- Roughly the first week of the clerkship, he asked me to be the clerk who would drive him around Pasadena when he was sitting in Southern California. I greeted him with pink mirrored sunglasses and drove like a bat out of hell. He always got our co-clerk Bob to drive him places after that.
- He had seminars with his clerks almost every week, where we'd bring in slip opinions and dissect them with him. Once a law professor, always a law professor.
- Even though he was a Nixon appointee and I was much more liberal than he, he always impressed me as being very willing to do whatever the law actually mandated (more so than some of the more liberal judges on the court, who were known for bending the law to suit their own purposes). In that sense, I always thought of him as a true conservative.
- Judge Sneed's wife, Madelon, was a delight--a painter of some skill, she managed to make their home's dining room follow the shading of the San Francisco sun (what there was of it) with the colors that she used to decorate it.
- We did a workload study during my clerkship year to figure out where the logjams were. They most certainly weren't in his chambers. He was an efficient writer and a tireless worker. He also didn't take most federal holidays off, so we didn't, either.
- David Goodwin, another former Sneed clerk, and I had the pleasure of taking Judge Sneed's oral history for the Ninth Circuit's Historical Society. It's fair to say that Judge Sneed was Zelig-like in the ways in which he was at the center of some big issues in the 60s and 70s.
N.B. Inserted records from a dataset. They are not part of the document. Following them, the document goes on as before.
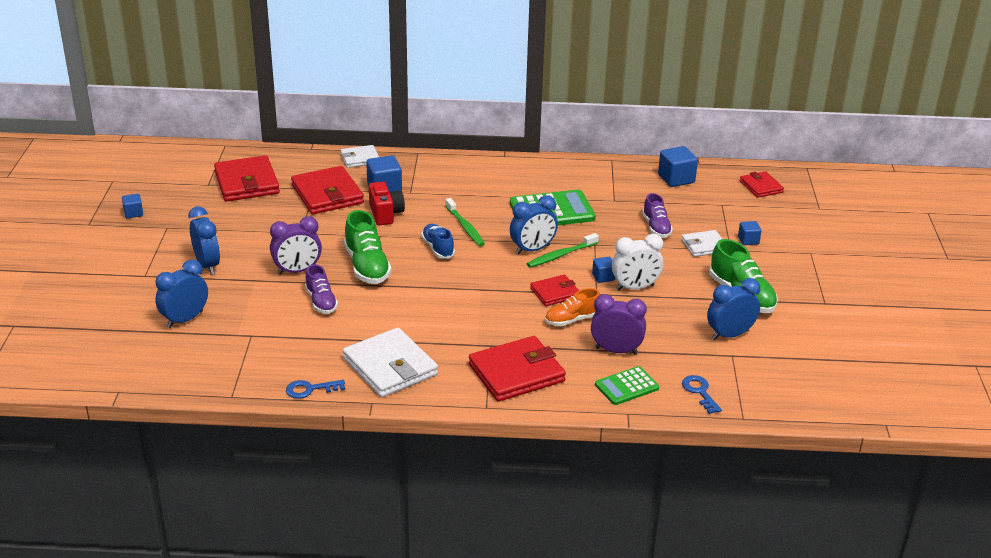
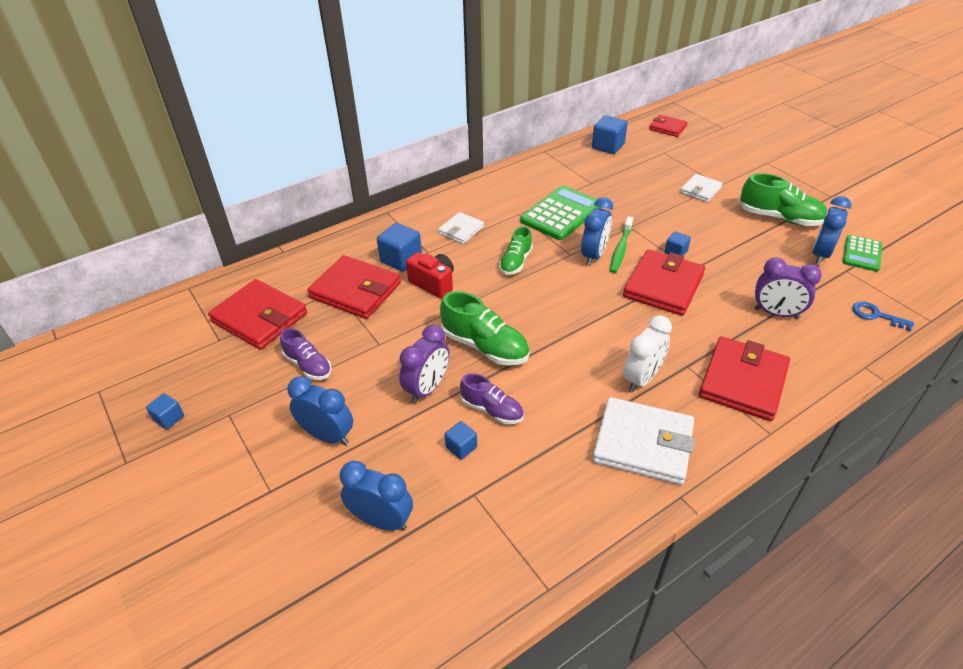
camera: 35 degrees left, 10 degrees up
(185, 319) = (381, 520): blue clock -> blue clock turned 105 degrees clockwise
(310, 389) = (610, 522): blue key -> none
(360, 159) = (342, 240): white wallet -> white wallet (461, 230)
(438, 248) = (520, 294): blue shoe -> none
(465, 227) = (516, 262): green toothbrush -> green shoe
(555, 293) = (663, 286): red wallet -> red wallet, size x1.77
(572, 319) = (708, 303): orange shoe -> none
(616, 351) = (776, 313): purple clock -> purple clock turned 135 degrees counterclockwise
(626, 386) = (829, 342): green calculator -> green calculator (861, 254)
(635, 287) = (708, 249): white clock -> white clock (641, 378)
(656, 227) = (650, 191): purple shoe -> purple shoe (308, 365)
(748, 240) = (719, 172): blue cube -> blue cube (461, 447)

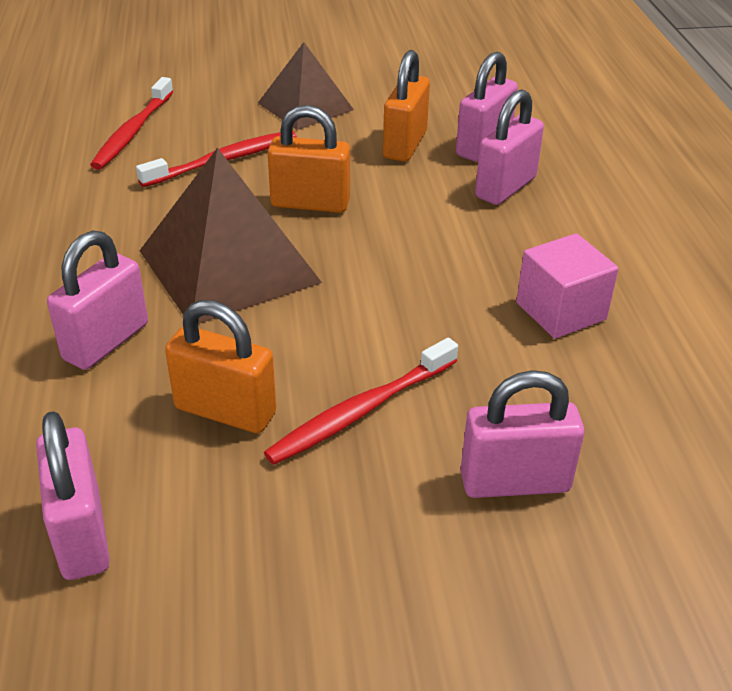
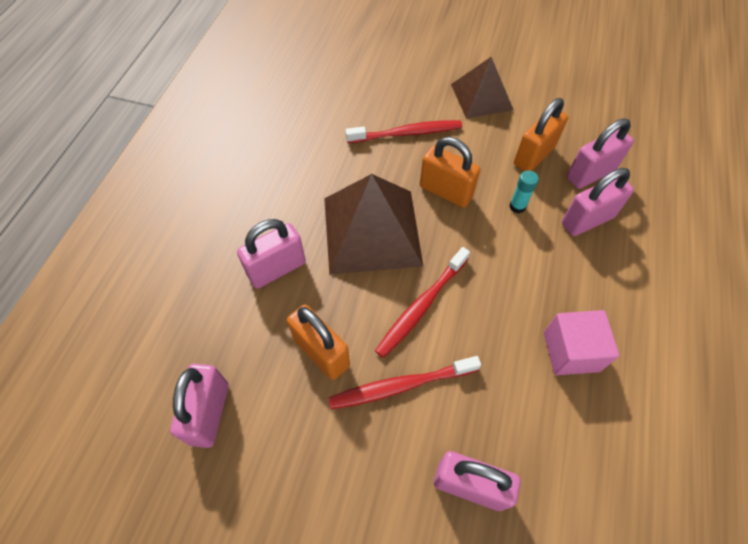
camera: 25 degrees right, 20 degrees up
(132, 132) = (360, 89): red toothbrush -> red toothbrush (421, 306)
(412, 195) = (517, 206): none -> turquoise glue stick

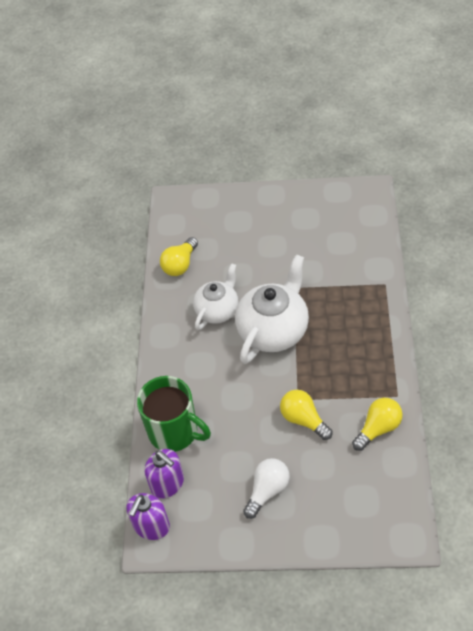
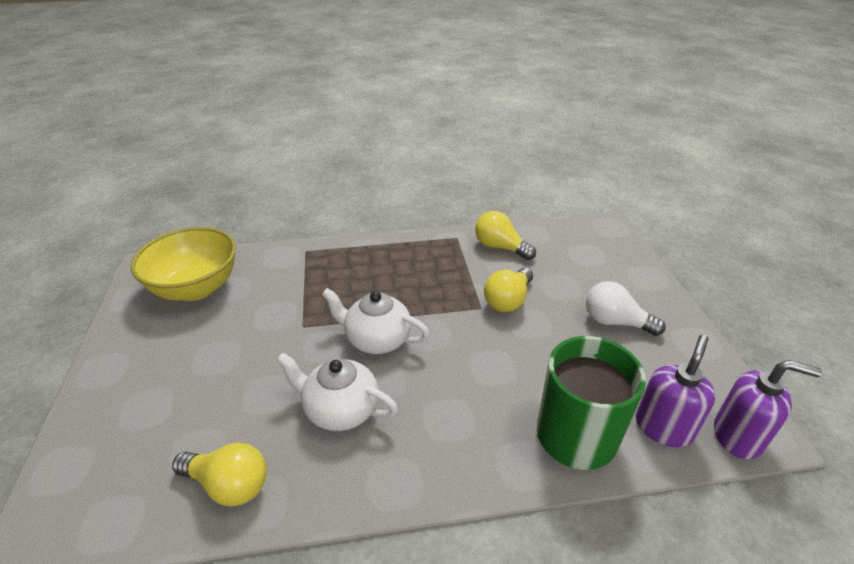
camera: 105 degrees left, 15 degrees down
(273, 330) = (377, 339): white teapot -> white teapot, size x0.64
(343, 223) = (196, 288): none -> yellow bowl

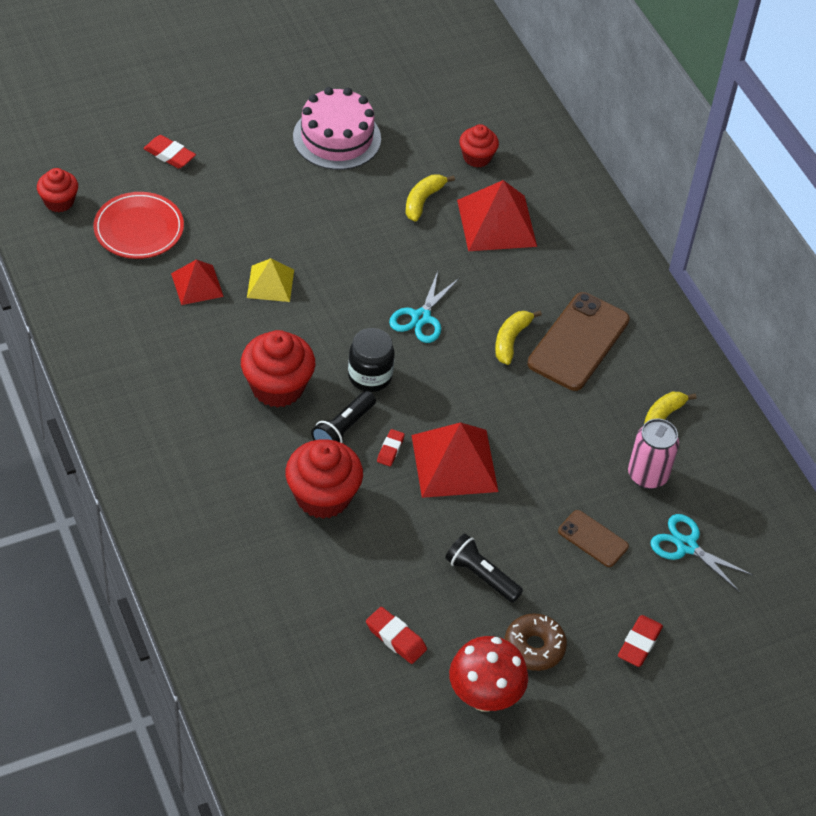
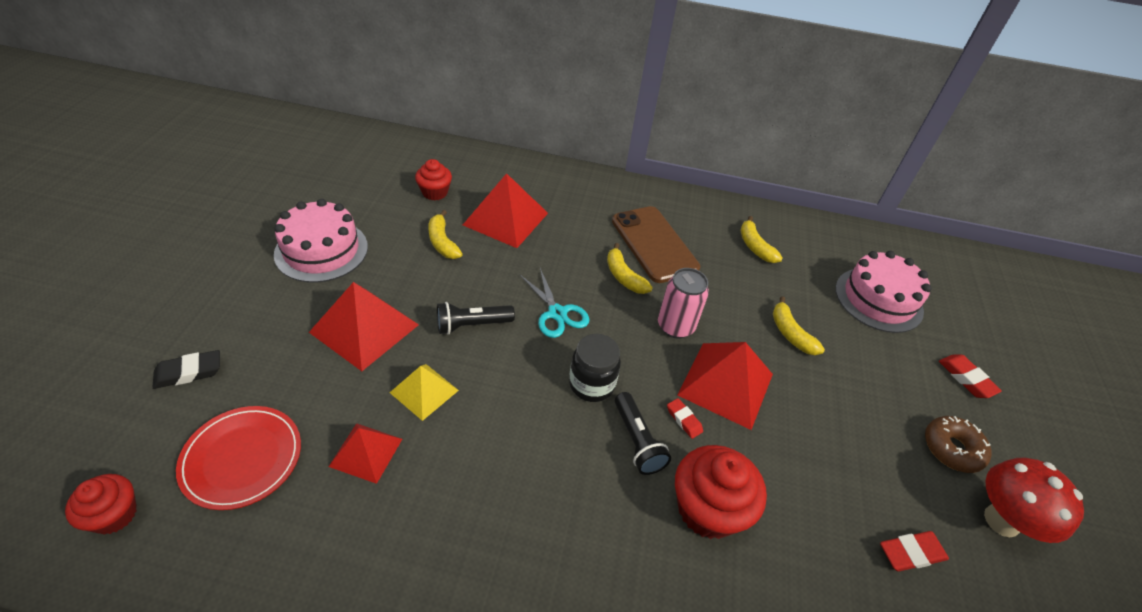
camera: 55 degrees left, 5 degrees down
(169, 155) = (189, 372): red eraser -> black eraser
(277, 387) = (549, 463): red cupcake -> none
(291, 214) = (364, 328): none -> red pyramid
(481, 576) = (859, 440): black flashlight -> black flashlight (472, 325)
(562, 489) = (790, 333): none -> yellow banana
(593, 539) = (849, 345): brown phone -> none
(647, 475) = (802, 281): pink can -> pink can (675, 326)
(686, 546) = (878, 299): turquoise scissors -> pink cake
- I'm still close friends with one of the Judge's secretaries--one of the luckiest things to come out of the clerkship has been getting to know Carol Brown. I've also managed to stay in touch, intermittently, with two of his externs.
- He only spoke rarely about his daughter Carly. And she never answered my letters later on, when I was dean, asking her whether she'd speak at the law school. I would have liked to have met her, though.
- One of my theories about judges is that they are among the most silent of movers. Judge Sneed could move through the chambers almost as quietly as a sniper, which made for some fun with one of our co-clerks, who got a bit twitchy.
Judge Sneed contributed a great deal to legal education and to the law generally. I'll miss him.